ARTISTS. Here is a brilliant example of an entrepreneurial artist who using today’s technology to create his own opportunities for greater exposure and sales.
The “Goldberg Lite” app created by artist Colin Goldberg lets art lovers use some of his original artworks as wallpaper for their iPhones, iPads, and iPod Touch devices. It is also the first app that combines wallpaper functionality with the ability to purchase signed limited-edition prints of each piece via the Etsy online marketplace.
Goldberg’s artwork (some of which is currently on display at his “Paint and Pixels” solo exhibition at the Yes! Gallery in Brooklyn) explores the abstract imagery of the future. His influences include the New York School Abstract Expressionist painters of the 1950’s, graffiti art, and Shodo, the art of Japanese calligraphy.
The artwork images included in the app are based on works Goldberg has created over the past 12 years.

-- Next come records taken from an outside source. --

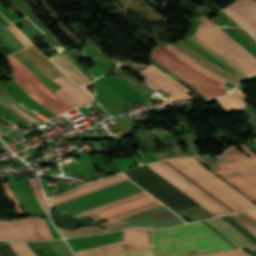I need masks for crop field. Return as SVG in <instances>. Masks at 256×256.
Segmentation results:
<instances>
[{
  "mask_svg": "<svg viewBox=\"0 0 256 256\" xmlns=\"http://www.w3.org/2000/svg\"><path fill=\"white\" fill-rule=\"evenodd\" d=\"M151 234L153 246L161 256H189L235 249L201 222L151 229Z\"/></svg>",
  "mask_w": 256,
  "mask_h": 256,
  "instance_id": "8a807250",
  "label": "crop field"
},
{
  "mask_svg": "<svg viewBox=\"0 0 256 256\" xmlns=\"http://www.w3.org/2000/svg\"><path fill=\"white\" fill-rule=\"evenodd\" d=\"M149 56L165 66L175 75L191 84L206 98L223 96L232 91L221 83L200 74L189 65L178 59L176 56L168 52L160 44Z\"/></svg>",
  "mask_w": 256,
  "mask_h": 256,
  "instance_id": "ac0d7876",
  "label": "crop field"
},
{
  "mask_svg": "<svg viewBox=\"0 0 256 256\" xmlns=\"http://www.w3.org/2000/svg\"><path fill=\"white\" fill-rule=\"evenodd\" d=\"M12 66L15 81L35 101L60 115L74 109L65 101L54 95L43 83H41L23 64L13 55L6 58Z\"/></svg>",
  "mask_w": 256,
  "mask_h": 256,
  "instance_id": "34b2d1b8",
  "label": "crop field"
},
{
  "mask_svg": "<svg viewBox=\"0 0 256 256\" xmlns=\"http://www.w3.org/2000/svg\"><path fill=\"white\" fill-rule=\"evenodd\" d=\"M154 198V197H153ZM144 191L77 214L84 216L95 212L113 222L162 206Z\"/></svg>",
  "mask_w": 256,
  "mask_h": 256,
  "instance_id": "412701ff",
  "label": "crop field"
},
{
  "mask_svg": "<svg viewBox=\"0 0 256 256\" xmlns=\"http://www.w3.org/2000/svg\"><path fill=\"white\" fill-rule=\"evenodd\" d=\"M138 74L144 77V83H146L152 89L155 91L160 89L163 92L173 96L178 102L182 100H192L193 98L187 95V93H190L195 96L196 99H199L189 89L176 82L151 63L146 70Z\"/></svg>",
  "mask_w": 256,
  "mask_h": 256,
  "instance_id": "f4fd0767",
  "label": "crop field"
},
{
  "mask_svg": "<svg viewBox=\"0 0 256 256\" xmlns=\"http://www.w3.org/2000/svg\"><path fill=\"white\" fill-rule=\"evenodd\" d=\"M178 160L180 162H182L184 165H186L187 167H189L191 170H193L195 173L200 175L206 181L211 183L213 186H215L221 192L226 194L232 200L237 202L243 208L248 209V208L256 207V205L254 203H252L250 200H248L242 194L237 192L235 189H233L231 186H229L223 180H221L216 175H214L212 172H210L208 169H206L204 166H202L195 157L182 158V159H178Z\"/></svg>",
  "mask_w": 256,
  "mask_h": 256,
  "instance_id": "dd49c442",
  "label": "crop field"
},
{
  "mask_svg": "<svg viewBox=\"0 0 256 256\" xmlns=\"http://www.w3.org/2000/svg\"><path fill=\"white\" fill-rule=\"evenodd\" d=\"M241 148L250 158H247L233 147L228 149L219 159L256 186V154L246 145H242Z\"/></svg>",
  "mask_w": 256,
  "mask_h": 256,
  "instance_id": "e52e79f7",
  "label": "crop field"
},
{
  "mask_svg": "<svg viewBox=\"0 0 256 256\" xmlns=\"http://www.w3.org/2000/svg\"><path fill=\"white\" fill-rule=\"evenodd\" d=\"M148 166L155 172H157L159 175H161L163 178H165L167 181H169L171 184L180 189L182 192H184L186 195H188L190 198H192L201 206H203L205 209H207L209 212H211L213 215L218 216L226 214L224 210L219 208L213 202L208 200L206 197H204L199 192L194 190L192 187H190L188 184H186L181 179L176 177L170 171L165 169L163 166L159 164V162L148 164Z\"/></svg>",
  "mask_w": 256,
  "mask_h": 256,
  "instance_id": "d8731c3e",
  "label": "crop field"
},
{
  "mask_svg": "<svg viewBox=\"0 0 256 256\" xmlns=\"http://www.w3.org/2000/svg\"><path fill=\"white\" fill-rule=\"evenodd\" d=\"M188 39L190 41H192L193 43H195L196 45H198L199 47H201L202 49H204L206 52H208L209 54H211L212 56H214L216 59H218L221 63H223L225 66L229 67L232 71H234L238 76H240L242 79H244L245 77L238 72L236 69H234L232 66H230L226 61H224L223 59H221L220 57H218L217 55L213 54L212 52H210L209 50L205 49L204 47H202L201 45H199L197 42H195L193 39H191L190 37H188ZM180 50L184 51L185 53H187L190 57H192L196 62H198L199 64L203 65L204 67H206L207 69L213 71L214 73L228 79L229 81H231L233 84H237L238 82H240L242 79L234 76L233 74L225 71L224 69L216 66L215 64L209 62L208 60L204 59L203 57H201L199 54H197L195 51H193L191 48H189L187 45H185L182 41H180L177 46ZM200 48V49H201Z\"/></svg>",
  "mask_w": 256,
  "mask_h": 256,
  "instance_id": "5a996713",
  "label": "crop field"
},
{
  "mask_svg": "<svg viewBox=\"0 0 256 256\" xmlns=\"http://www.w3.org/2000/svg\"><path fill=\"white\" fill-rule=\"evenodd\" d=\"M55 82L59 83L63 87L59 89L57 92H55L56 95H58L60 98L64 99L67 101L69 104H71L73 107H78L81 105H86L90 103L89 101H93V98L90 97L92 96L87 90L83 89L80 87L78 84H76L74 81H72L69 77H67L65 74L57 77L54 79ZM90 96H88L87 94ZM84 93V94H82ZM82 94V95H80ZM86 98L80 97V96Z\"/></svg>",
  "mask_w": 256,
  "mask_h": 256,
  "instance_id": "3316defc",
  "label": "crop field"
},
{
  "mask_svg": "<svg viewBox=\"0 0 256 256\" xmlns=\"http://www.w3.org/2000/svg\"><path fill=\"white\" fill-rule=\"evenodd\" d=\"M21 240L53 239L45 219L14 220Z\"/></svg>",
  "mask_w": 256,
  "mask_h": 256,
  "instance_id": "28ad6ade",
  "label": "crop field"
},
{
  "mask_svg": "<svg viewBox=\"0 0 256 256\" xmlns=\"http://www.w3.org/2000/svg\"><path fill=\"white\" fill-rule=\"evenodd\" d=\"M202 41L212 47L214 50L219 52L225 58L229 59L233 62L238 68H240L244 73L250 76L253 73H256L255 70L250 67L246 62H244L240 57L234 54L231 50L225 47L222 43H220L216 38H214L211 34H209L205 29L201 26H198L197 32L195 34Z\"/></svg>",
  "mask_w": 256,
  "mask_h": 256,
  "instance_id": "d1516ede",
  "label": "crop field"
},
{
  "mask_svg": "<svg viewBox=\"0 0 256 256\" xmlns=\"http://www.w3.org/2000/svg\"><path fill=\"white\" fill-rule=\"evenodd\" d=\"M126 179H128V178L125 177L123 174L116 175V176H113V177H109V178H106V179H103V180H99V181H96V182H93V183L86 184V185H84V186H82L78 189L72 190V191L67 192L65 194L50 198L49 202H50L51 206H54V205H57L59 203L71 200L73 198H76V197L82 196L84 194L96 191L98 189L107 187L109 185L121 182V181L126 180Z\"/></svg>",
  "mask_w": 256,
  "mask_h": 256,
  "instance_id": "22f410ed",
  "label": "crop field"
},
{
  "mask_svg": "<svg viewBox=\"0 0 256 256\" xmlns=\"http://www.w3.org/2000/svg\"><path fill=\"white\" fill-rule=\"evenodd\" d=\"M76 256H114L125 253L123 241L74 252ZM119 256H157L152 248Z\"/></svg>",
  "mask_w": 256,
  "mask_h": 256,
  "instance_id": "cbeb9de0",
  "label": "crop field"
},
{
  "mask_svg": "<svg viewBox=\"0 0 256 256\" xmlns=\"http://www.w3.org/2000/svg\"><path fill=\"white\" fill-rule=\"evenodd\" d=\"M213 172L256 203V187L224 163L221 162Z\"/></svg>",
  "mask_w": 256,
  "mask_h": 256,
  "instance_id": "5142ce71",
  "label": "crop field"
},
{
  "mask_svg": "<svg viewBox=\"0 0 256 256\" xmlns=\"http://www.w3.org/2000/svg\"><path fill=\"white\" fill-rule=\"evenodd\" d=\"M211 226H213L216 230L222 233L225 237H227L230 241H232L235 245L241 248H256V244L242 235L239 231L229 225L220 217L206 220Z\"/></svg>",
  "mask_w": 256,
  "mask_h": 256,
  "instance_id": "d9b57169",
  "label": "crop field"
},
{
  "mask_svg": "<svg viewBox=\"0 0 256 256\" xmlns=\"http://www.w3.org/2000/svg\"><path fill=\"white\" fill-rule=\"evenodd\" d=\"M205 28L209 33L216 37L225 46L231 49L234 53L244 59L250 66L256 70V58L251 55L248 51L242 48L238 43H236L231 37H229L223 30L219 27H209L204 24H199Z\"/></svg>",
  "mask_w": 256,
  "mask_h": 256,
  "instance_id": "733c2abd",
  "label": "crop field"
},
{
  "mask_svg": "<svg viewBox=\"0 0 256 256\" xmlns=\"http://www.w3.org/2000/svg\"><path fill=\"white\" fill-rule=\"evenodd\" d=\"M170 164H172L173 166H175L177 169H179L180 171H182L184 174H186L188 177H190L191 179H193L195 182H197L198 184H200L202 187H204L205 189H207L209 192H211L212 194H214L216 197H218L220 200H222L223 202H225L227 205H229L230 207H232L234 210L239 211V210H243V208L241 206H239L237 203H235L234 201H232L230 198H228L226 195H224L223 193H221L219 190H217L215 187H213L212 185H210L208 182H206L204 179H202L200 176H198L197 174H195L193 171H191L189 168H187L186 166H184L182 163H180L178 160L176 159H171V160H167Z\"/></svg>",
  "mask_w": 256,
  "mask_h": 256,
  "instance_id": "4a817a6b",
  "label": "crop field"
},
{
  "mask_svg": "<svg viewBox=\"0 0 256 256\" xmlns=\"http://www.w3.org/2000/svg\"><path fill=\"white\" fill-rule=\"evenodd\" d=\"M123 234L126 253L150 247L148 229L133 228Z\"/></svg>",
  "mask_w": 256,
  "mask_h": 256,
  "instance_id": "bc2a9ffb",
  "label": "crop field"
},
{
  "mask_svg": "<svg viewBox=\"0 0 256 256\" xmlns=\"http://www.w3.org/2000/svg\"><path fill=\"white\" fill-rule=\"evenodd\" d=\"M234 91L245 100L249 98L237 87ZM234 91L228 96L215 99L228 114V116L234 112H242L247 108V103L240 99Z\"/></svg>",
  "mask_w": 256,
  "mask_h": 256,
  "instance_id": "214f88e0",
  "label": "crop field"
},
{
  "mask_svg": "<svg viewBox=\"0 0 256 256\" xmlns=\"http://www.w3.org/2000/svg\"><path fill=\"white\" fill-rule=\"evenodd\" d=\"M161 165H163L165 168H167L168 170H170L172 173H174L176 176H178L179 178H181L183 181H185L186 183H188L190 186H192L193 188H195L197 191H199L201 194H203L204 196H206L208 199H210L211 201H213L215 204H217L219 207H221L222 209H224L226 212L231 213V212H235L232 208H230L229 206H227L225 203H223L222 201H220L218 198H216L214 195H212L211 193H209L207 190H205L204 188H202L200 185H198L197 183H195L193 180H191L190 178H188L186 175H184L182 172H180L179 170H177L175 167H173L172 165H170L168 162L166 161H162L160 162Z\"/></svg>",
  "mask_w": 256,
  "mask_h": 256,
  "instance_id": "92a150f3",
  "label": "crop field"
},
{
  "mask_svg": "<svg viewBox=\"0 0 256 256\" xmlns=\"http://www.w3.org/2000/svg\"><path fill=\"white\" fill-rule=\"evenodd\" d=\"M229 7L256 30V2L254 0H237Z\"/></svg>",
  "mask_w": 256,
  "mask_h": 256,
  "instance_id": "dafd665d",
  "label": "crop field"
},
{
  "mask_svg": "<svg viewBox=\"0 0 256 256\" xmlns=\"http://www.w3.org/2000/svg\"><path fill=\"white\" fill-rule=\"evenodd\" d=\"M58 57L63 60L71 69H73L81 78H83L87 83L91 82L86 75L65 55H58ZM57 56L51 58L57 65H59L63 70H65L68 75L74 78L79 84H87L83 79H81L73 70H71L63 61H61ZM64 71V72H65ZM65 72V73H66Z\"/></svg>",
  "mask_w": 256,
  "mask_h": 256,
  "instance_id": "00972430",
  "label": "crop field"
},
{
  "mask_svg": "<svg viewBox=\"0 0 256 256\" xmlns=\"http://www.w3.org/2000/svg\"><path fill=\"white\" fill-rule=\"evenodd\" d=\"M166 49H168L170 52H172L173 54H175L177 57H179L181 60H183L184 62H186L187 64H189L191 67H193L194 69H196L197 71L201 72L202 74L213 78L221 83H223L224 81H226V79L214 74L213 72L207 70L206 68L202 67L201 65H199L198 63H196L193 59H191L187 54L183 53L182 51H180L179 49H177L173 44H169L167 46H165Z\"/></svg>",
  "mask_w": 256,
  "mask_h": 256,
  "instance_id": "a9b5d70f",
  "label": "crop field"
},
{
  "mask_svg": "<svg viewBox=\"0 0 256 256\" xmlns=\"http://www.w3.org/2000/svg\"><path fill=\"white\" fill-rule=\"evenodd\" d=\"M229 216L256 236V220H254L248 214L241 212L231 214Z\"/></svg>",
  "mask_w": 256,
  "mask_h": 256,
  "instance_id": "4177f3b9",
  "label": "crop field"
},
{
  "mask_svg": "<svg viewBox=\"0 0 256 256\" xmlns=\"http://www.w3.org/2000/svg\"><path fill=\"white\" fill-rule=\"evenodd\" d=\"M0 239H19L13 221H0Z\"/></svg>",
  "mask_w": 256,
  "mask_h": 256,
  "instance_id": "730fd06b",
  "label": "crop field"
},
{
  "mask_svg": "<svg viewBox=\"0 0 256 256\" xmlns=\"http://www.w3.org/2000/svg\"><path fill=\"white\" fill-rule=\"evenodd\" d=\"M17 256H37L26 242H8Z\"/></svg>",
  "mask_w": 256,
  "mask_h": 256,
  "instance_id": "eef30255",
  "label": "crop field"
},
{
  "mask_svg": "<svg viewBox=\"0 0 256 256\" xmlns=\"http://www.w3.org/2000/svg\"><path fill=\"white\" fill-rule=\"evenodd\" d=\"M27 180H28V182H29L37 200L39 201L40 205L42 206L44 212L47 215L46 201H45V199H44V197H43V195L40 191V188H39L36 180L34 178H30V179H27Z\"/></svg>",
  "mask_w": 256,
  "mask_h": 256,
  "instance_id": "ae1a2a85",
  "label": "crop field"
},
{
  "mask_svg": "<svg viewBox=\"0 0 256 256\" xmlns=\"http://www.w3.org/2000/svg\"><path fill=\"white\" fill-rule=\"evenodd\" d=\"M4 190H5V194L8 198V200L10 201H13L14 204H15V209H16V213H24L19 202L17 201L16 197L14 196L10 186H9V183H5V184H2Z\"/></svg>",
  "mask_w": 256,
  "mask_h": 256,
  "instance_id": "d3111659",
  "label": "crop field"
},
{
  "mask_svg": "<svg viewBox=\"0 0 256 256\" xmlns=\"http://www.w3.org/2000/svg\"><path fill=\"white\" fill-rule=\"evenodd\" d=\"M231 18L237 21L242 28L252 29L242 18H240L231 8L228 6L223 9ZM236 22V23H237ZM253 30V29H252Z\"/></svg>",
  "mask_w": 256,
  "mask_h": 256,
  "instance_id": "750c4746",
  "label": "crop field"
},
{
  "mask_svg": "<svg viewBox=\"0 0 256 256\" xmlns=\"http://www.w3.org/2000/svg\"><path fill=\"white\" fill-rule=\"evenodd\" d=\"M246 255L240 250H233V251L218 252V253L196 255V256H246Z\"/></svg>",
  "mask_w": 256,
  "mask_h": 256,
  "instance_id": "bd1437ed",
  "label": "crop field"
},
{
  "mask_svg": "<svg viewBox=\"0 0 256 256\" xmlns=\"http://www.w3.org/2000/svg\"><path fill=\"white\" fill-rule=\"evenodd\" d=\"M8 29L16 36V38L25 46L31 45V43L23 36V34L15 27L10 26Z\"/></svg>",
  "mask_w": 256,
  "mask_h": 256,
  "instance_id": "1d83c4d3",
  "label": "crop field"
},
{
  "mask_svg": "<svg viewBox=\"0 0 256 256\" xmlns=\"http://www.w3.org/2000/svg\"><path fill=\"white\" fill-rule=\"evenodd\" d=\"M150 61L152 62V63H154L156 66H158L160 69H162L164 72L165 71H167V69L166 68H164L162 65H160L159 63H157L155 60H153L151 57H150ZM169 71V70H168ZM173 74V73H172ZM173 77H175L177 80L178 79H180V78H178L177 76H173ZM181 80V79H180ZM184 85H186L187 87H189L190 89H192L193 91H195L202 99H205V97L202 95V94H200L195 88H193L192 86H190L188 83H186L185 81H184V83H183Z\"/></svg>",
  "mask_w": 256,
  "mask_h": 256,
  "instance_id": "120bbe31",
  "label": "crop field"
},
{
  "mask_svg": "<svg viewBox=\"0 0 256 256\" xmlns=\"http://www.w3.org/2000/svg\"><path fill=\"white\" fill-rule=\"evenodd\" d=\"M12 178H13V181H14V183H15V186H16V188H17V190H18V192H19V194H20L22 200L24 201V203H25L26 206L28 207V209H29V211L31 212V214H34V215H35L34 211L32 210L31 206L29 205L28 201L26 200V198H25V196H24V194H23V192H22V190H21V188H20V186H19V184H18V182H17V180H16V177H12Z\"/></svg>",
  "mask_w": 256,
  "mask_h": 256,
  "instance_id": "d32e631a",
  "label": "crop field"
},
{
  "mask_svg": "<svg viewBox=\"0 0 256 256\" xmlns=\"http://www.w3.org/2000/svg\"><path fill=\"white\" fill-rule=\"evenodd\" d=\"M192 38L194 40H196L198 43H200L202 46L208 48L209 50L213 51L214 53H216L217 55H219L221 58H223L224 60H226L230 65H232L234 68H236L238 71H240L245 77H247L246 74H244L240 69H238L235 65H233L231 62H229L227 59H225L224 57H222L220 54H218L216 51H214L212 48H210L209 46H207L205 43H203L201 40H199L197 37H195L194 35L192 36Z\"/></svg>",
  "mask_w": 256,
  "mask_h": 256,
  "instance_id": "5866460e",
  "label": "crop field"
},
{
  "mask_svg": "<svg viewBox=\"0 0 256 256\" xmlns=\"http://www.w3.org/2000/svg\"><path fill=\"white\" fill-rule=\"evenodd\" d=\"M10 107H12L14 110H16L18 113H20L23 117L27 118L28 120H30L33 123H38V121L32 119L27 113H25L24 111L20 110L19 108H17L14 104L10 105Z\"/></svg>",
  "mask_w": 256,
  "mask_h": 256,
  "instance_id": "028f5c9d",
  "label": "crop field"
},
{
  "mask_svg": "<svg viewBox=\"0 0 256 256\" xmlns=\"http://www.w3.org/2000/svg\"><path fill=\"white\" fill-rule=\"evenodd\" d=\"M200 21L208 24V25H215L213 24L209 19H207L205 16L199 19ZM216 26V25H215Z\"/></svg>",
  "mask_w": 256,
  "mask_h": 256,
  "instance_id": "e1f06a70",
  "label": "crop field"
},
{
  "mask_svg": "<svg viewBox=\"0 0 256 256\" xmlns=\"http://www.w3.org/2000/svg\"><path fill=\"white\" fill-rule=\"evenodd\" d=\"M250 216H252L254 219H256V208L246 211Z\"/></svg>",
  "mask_w": 256,
  "mask_h": 256,
  "instance_id": "0bd39190",
  "label": "crop field"
},
{
  "mask_svg": "<svg viewBox=\"0 0 256 256\" xmlns=\"http://www.w3.org/2000/svg\"><path fill=\"white\" fill-rule=\"evenodd\" d=\"M246 31L256 39V32L249 31V30H246Z\"/></svg>",
  "mask_w": 256,
  "mask_h": 256,
  "instance_id": "b80d0937",
  "label": "crop field"
},
{
  "mask_svg": "<svg viewBox=\"0 0 256 256\" xmlns=\"http://www.w3.org/2000/svg\"><path fill=\"white\" fill-rule=\"evenodd\" d=\"M246 145H247L248 147H251V146H254L255 144L249 140Z\"/></svg>",
  "mask_w": 256,
  "mask_h": 256,
  "instance_id": "c035e120",
  "label": "crop field"
},
{
  "mask_svg": "<svg viewBox=\"0 0 256 256\" xmlns=\"http://www.w3.org/2000/svg\"><path fill=\"white\" fill-rule=\"evenodd\" d=\"M251 141H253V142L256 144V139H253V140H251Z\"/></svg>",
  "mask_w": 256,
  "mask_h": 256,
  "instance_id": "c21b1889",
  "label": "crop field"
},
{
  "mask_svg": "<svg viewBox=\"0 0 256 256\" xmlns=\"http://www.w3.org/2000/svg\"><path fill=\"white\" fill-rule=\"evenodd\" d=\"M0 135H2V134L0 133Z\"/></svg>",
  "mask_w": 256,
  "mask_h": 256,
  "instance_id": "03da06ac",
  "label": "crop field"
},
{
  "mask_svg": "<svg viewBox=\"0 0 256 256\" xmlns=\"http://www.w3.org/2000/svg\"><path fill=\"white\" fill-rule=\"evenodd\" d=\"M256 1V0H255Z\"/></svg>",
  "mask_w": 256,
  "mask_h": 256,
  "instance_id": "b54c1fbb",
  "label": "crop field"
}]
</instances>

The works featured in the “Mixed Media” section features Goldberg’s signature blend of painting and digital art. The pieces in the “Digital” section are abstract digital compositions drawn using a graphics tablet and vector-based imaging software.
Goldberg not only created the artwork for the app, but also designed the interface and functionality of the mobile application. The free app is now available in the Apple App Store. An ad-free version (simply called “Goldberg”) sells for $1.99 and includes 65 additional artwork images.
Paint and Pixels Exhibition at Yes! Gallery
The “Paint and Pixels” exhibition of Goldberg’s work at the Yes! Gallery opened December 17 and runs through January 13. At the exhibit, you can see the unique, multi-dimensional effects created when Goldberg superimposes computer-assisted strokes on traditionally painted surfaces. You may sense that we’re entering a new era, in which paint and pixels are merging to form a new visual language.
Over the past 20 years, Goldberg’s works have been exhibited across the United States, including shows at the Roberson Museum in Binghamton, New York, the Parrish Art Museum in Southampton, New York, and the Boston CyberArts Festival.
While living in Manhattan, the artist was commissioned by the Earth Day Network to create digital artworks which were projected 200 feet tall onto the Empire State Building during the Earth Day festival.
One of Goldberg’s canvasses resides in the permanent collection of the Pollock-Krasner House and Study Center in Springs, New York, the former home and studio of painters Jackson Pollock and Lee Krasner.
In the Installations section of Goldberg’s website, you see several audiovisual pieces, including “Metavision,” which he created in collaboration with the German electronic musician Intersolar. For “Metavision,” Goldberg separated 12 of his abstract digital drawings into layers and used motion graphics software to create animation segments. These segments were then edited together in a video sequence. Intersolar created an original score for the piece, which was exhibited in 2011 on a projection-based video installation. Goldberg published the work as a limited-edition DVD.